◆ **Text segment**
Global 2009-10 wheat production was projected at 678.01 million tonnes, up 570,000 tonnes from February but down 4.64 million tonnes from record large outturn of 682.65 million tonnes in 2008-09. Production in Argentina was forecast at 9.6 million tonnes, up 600,000 tonnes from February and from a year earlier.

World wheat ending stocks were projected at 196.77 million tonnes in 2009-10, up 910,000 tonnes from 195.86 million tonnes in February and up 31.2 million tonnes, or 19%, from 165.57 million tonnes in 2008-09.

Projected U.S. corn carryover on Sept. 1, 2010, was 1.8 billion bushels, up 80 million, or 5%, from 1.7 billion bushels projected in February and 8% above 1.7 billion bushels in 2009. Carryover was raised as a result of a projected 100-million-bushels decrease in 2009-10 corn exports only partially offset by a 20-million-bushels reduction in 2009 corn production.

◆ **Supplied entries**
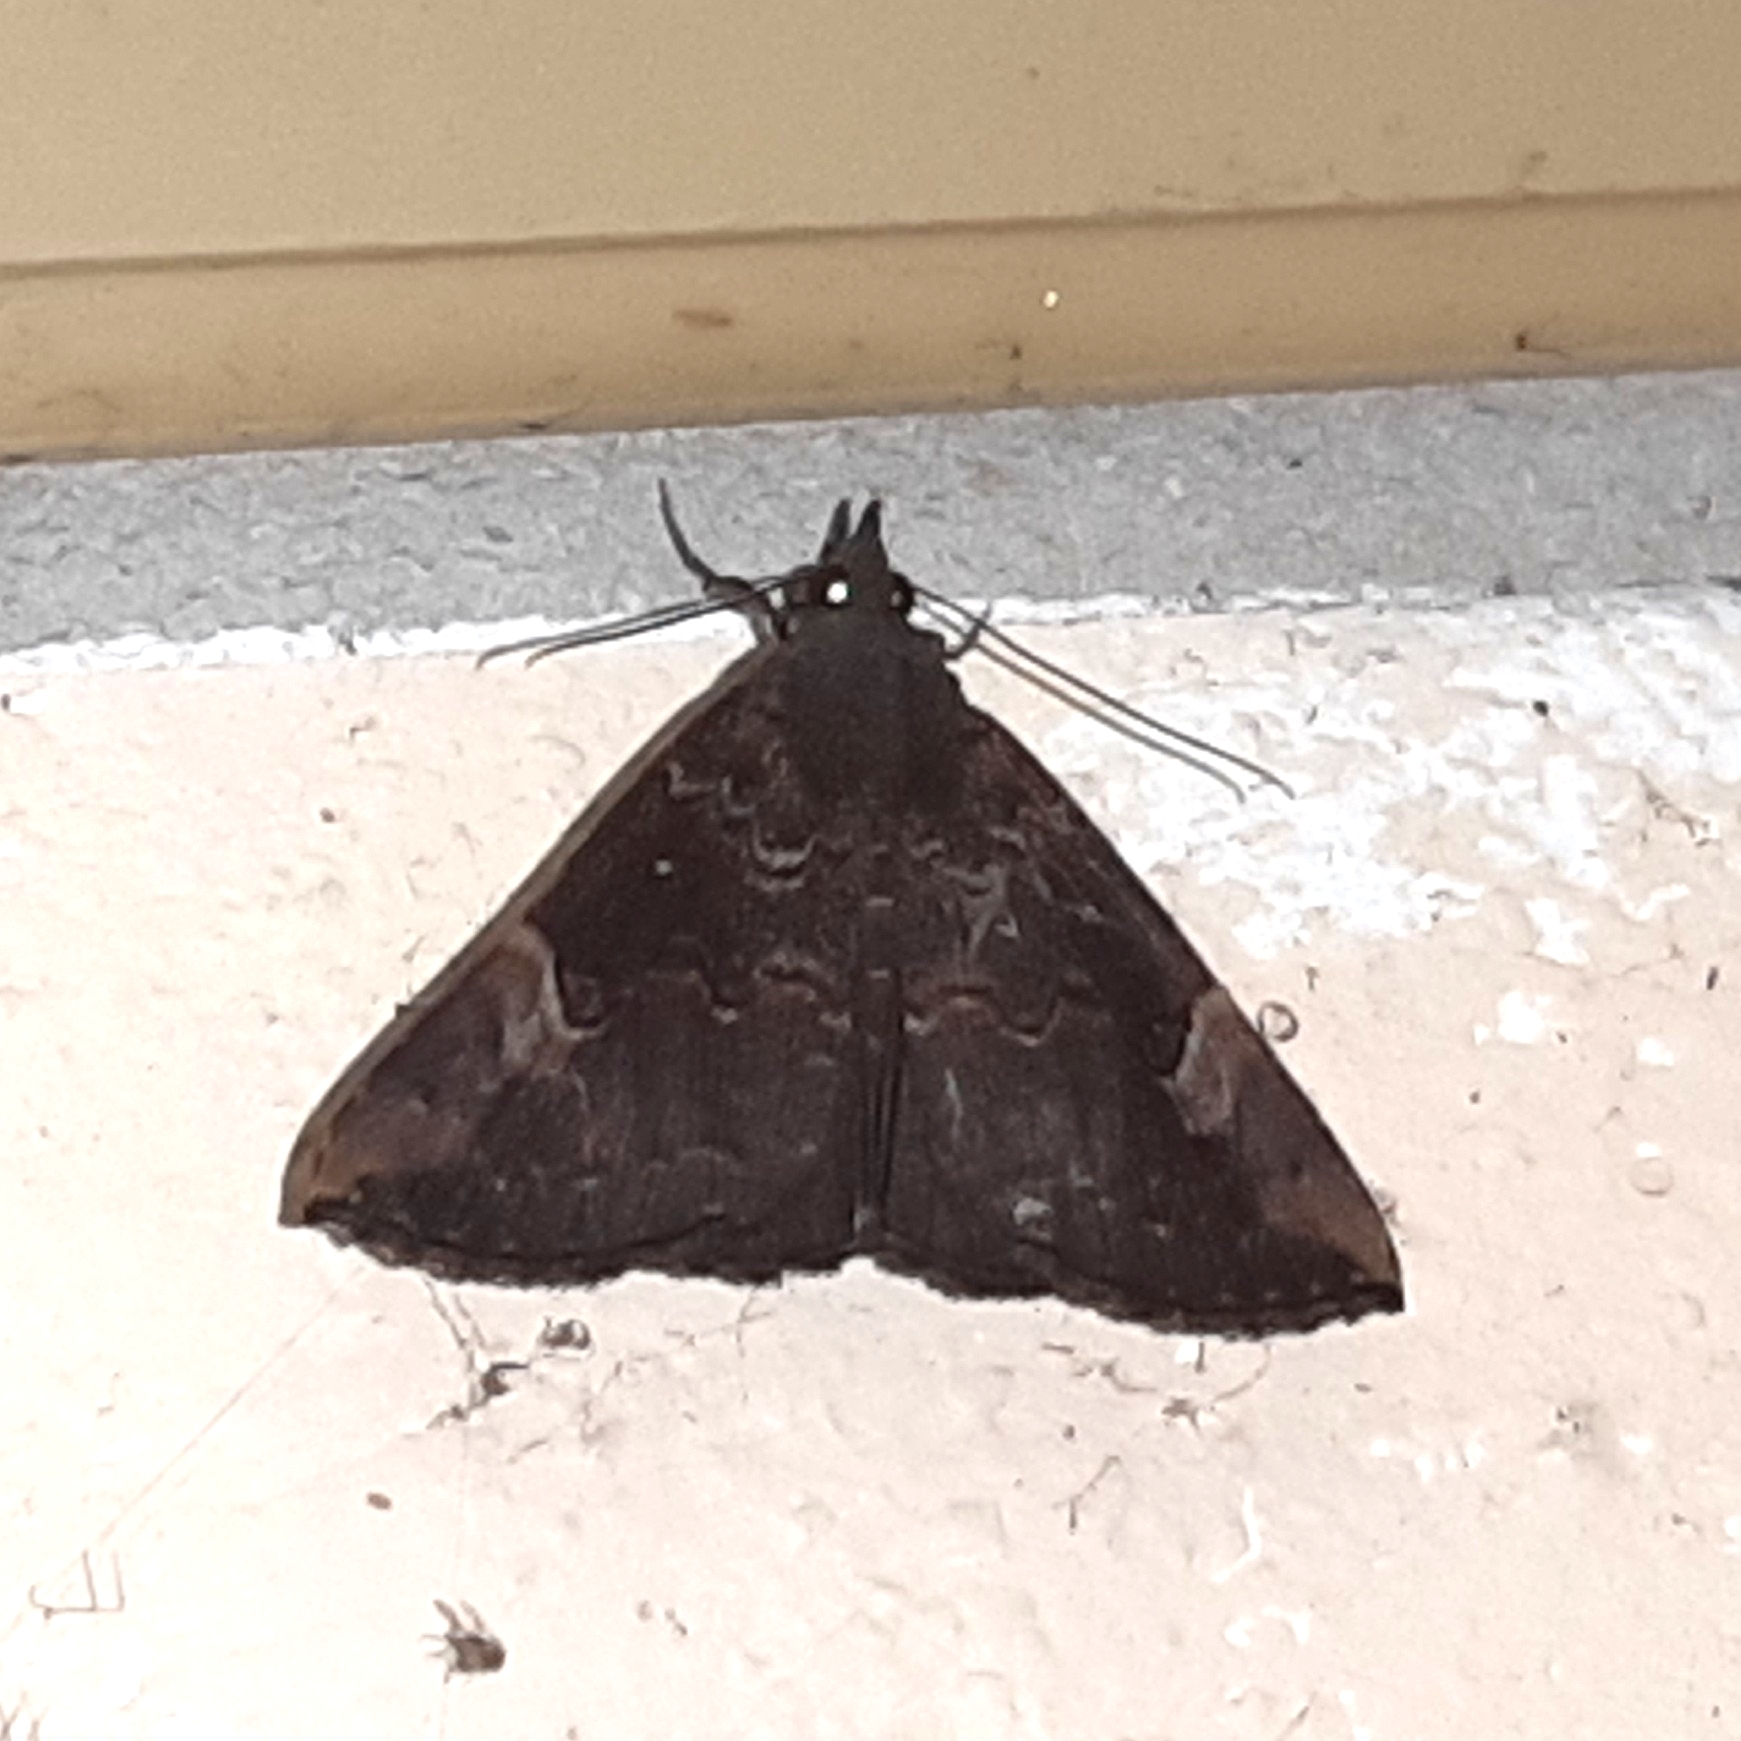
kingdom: Animalia
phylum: Arthropoda
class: Insecta
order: Lepidoptera
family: Erebidae
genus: Hypena
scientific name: Hypena peruvialis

◆ **Work to be completed**
Carry on the report on wheat and corn supply projections above from the point where it stops.

◆ **Task answer**
U.S. 2009 corn production was estimated at 13.1 billion bushels, down 20 million from February but 9% above 2008 production of 12.1 billion bushels and still the largest on record. Total 2009-10 corn supply also was lowered by 20 million bushels from February, to 14.8 billion bushels.

Domestic corn use in 2009-10 was unchanged from February at 11.1 billion bushels, including 5.6 billion bushels for feed and residual, 1.3 billion bushels for food and 4.3 billion bushels for ethanol.

Corn exports in 2009-10 were projected at 1.9 billion bushels, down 100 million from February due to increasing competition from larger world supplies, the USDA said.

Total corn use was projected at 13 billion bushels, down 100 million from February but up 959 million, or 8%, from 12.1 billion bushels the previous year.

The average corn price was projected to fall in a range of $3.45-$3.75 a bushel compared $3.45-$3.95 in February, $4.06 in 2008-09 and $4.20 in 2007-08.

World corn production in 2009-10 was projected at 803.69 million tonnes, up 5.86 million tonnes from 797.83 million tonnes in February and up 9.17 million tonnes from 794.52 million tonnes in 2008-09.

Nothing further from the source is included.